ASK SASSY: Summertime Blues
Dear Sassy,
I’m graduating from high school next month and my parents want me to get a job this summer. I just want to hang out with my friends. I mean, we’re all leaving to go off to college and not see each other forever, so we should spend this summer hanging out. Right?
Pouting Princess
Dear Princess Poutypants,
In order to effectively answer your question, Sassy is going to hop in her Delorian and travel back to a different time, to the time of her youth… the mid nineties. Ahhh the mid nineties. An age of wisdom, and age of foolishness. A time of change. Republicans took back the congress, Kurt Cobain decided he was just too emo for this world, and Agent Moulder was still regularly rocking my alien obsessed world.
Times were different then, there was no Facebook or MySpace (HORRORS!), Teenage Girls were 36% more likely to become teenage mothers, and kids at school didn’t have cell phones. Sassy had a pager though, and she thought she was the SHIT.

▶ _Source data_
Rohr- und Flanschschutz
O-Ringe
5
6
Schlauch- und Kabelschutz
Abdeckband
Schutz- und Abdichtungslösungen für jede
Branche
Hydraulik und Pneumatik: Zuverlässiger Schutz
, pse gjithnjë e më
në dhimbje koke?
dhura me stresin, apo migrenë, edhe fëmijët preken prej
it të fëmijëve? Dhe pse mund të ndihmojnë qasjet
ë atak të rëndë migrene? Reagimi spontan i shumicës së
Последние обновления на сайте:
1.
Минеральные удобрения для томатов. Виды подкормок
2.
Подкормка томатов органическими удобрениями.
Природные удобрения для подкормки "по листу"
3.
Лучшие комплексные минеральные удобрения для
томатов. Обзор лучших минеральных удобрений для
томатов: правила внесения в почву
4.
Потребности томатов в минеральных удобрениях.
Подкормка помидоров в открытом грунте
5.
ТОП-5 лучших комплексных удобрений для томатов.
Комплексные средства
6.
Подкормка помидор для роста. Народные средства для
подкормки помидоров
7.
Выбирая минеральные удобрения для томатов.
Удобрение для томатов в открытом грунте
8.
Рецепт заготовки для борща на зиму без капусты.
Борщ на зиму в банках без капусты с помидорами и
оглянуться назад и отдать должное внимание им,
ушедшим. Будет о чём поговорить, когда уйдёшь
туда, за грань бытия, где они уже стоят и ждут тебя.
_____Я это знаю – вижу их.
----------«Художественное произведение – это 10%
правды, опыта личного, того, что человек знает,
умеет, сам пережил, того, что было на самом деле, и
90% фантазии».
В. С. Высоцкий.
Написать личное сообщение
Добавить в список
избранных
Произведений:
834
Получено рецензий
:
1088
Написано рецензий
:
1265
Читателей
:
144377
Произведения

▶ _Problems to solve_
1) Set down, word for word, the part of the advice column that opens with the words containing "Pouting Princess" and closes with "alien obsessed world.".
2) Return as a JSON list of strings the lines of the entries from the very first line through the line containing "Лучшие комплексные минеральные удобрения для", one string per line and blank lines omitted.

▶ _Written responses_
1)
Pouting Princess
Dear Princess Poutypants,
In order to effectively answer your question, Sassy is going to hop in her Delorian and travel back to a different time, to the time of her youth… the mid nineties. Ahhh the mid nineties. An age of wisdom, and age of foolishness. A time of change. Republicans took back the congress, Kurt Cobain decided he was just too emo for this world, and Agent Moulder was still regularly rocking my alien obsessed world.

2)
[
  "Rohr- und Flanschschutz",
  "O-Ringe",
  "5",
  "6",
  "Schlauch- und Kabelschutz",
  "Abdeckband",
  "Schutz- und Abdichtungslösungen für jede",
  "Branche",
  "Hydraulik und Pneumatik: Zuverlässiger Schutz",
  ", pse gjithnjë e më",
  "në dhimbje koke?",
  "dhura me stresin, apo migrenë, edhe fëmijët preken prej",
  "it të fëmijëve? Dhe pse mund të ndihmojnë qasjet",
  "ë atak të rëndë migrene? Reagimi spontan i shumicës së",
  "Последние обновления на сайте:",
  "1.",
  "Минеральные удобрения для томатов. Виды подкормок",
  "2.",
  "Подкормка томатов органическими удобрениями.",
  "Природные удобрения для подкормки \"по листу\"",
  "3.",
  "Лучшие комплексные минеральные удобрения для"
]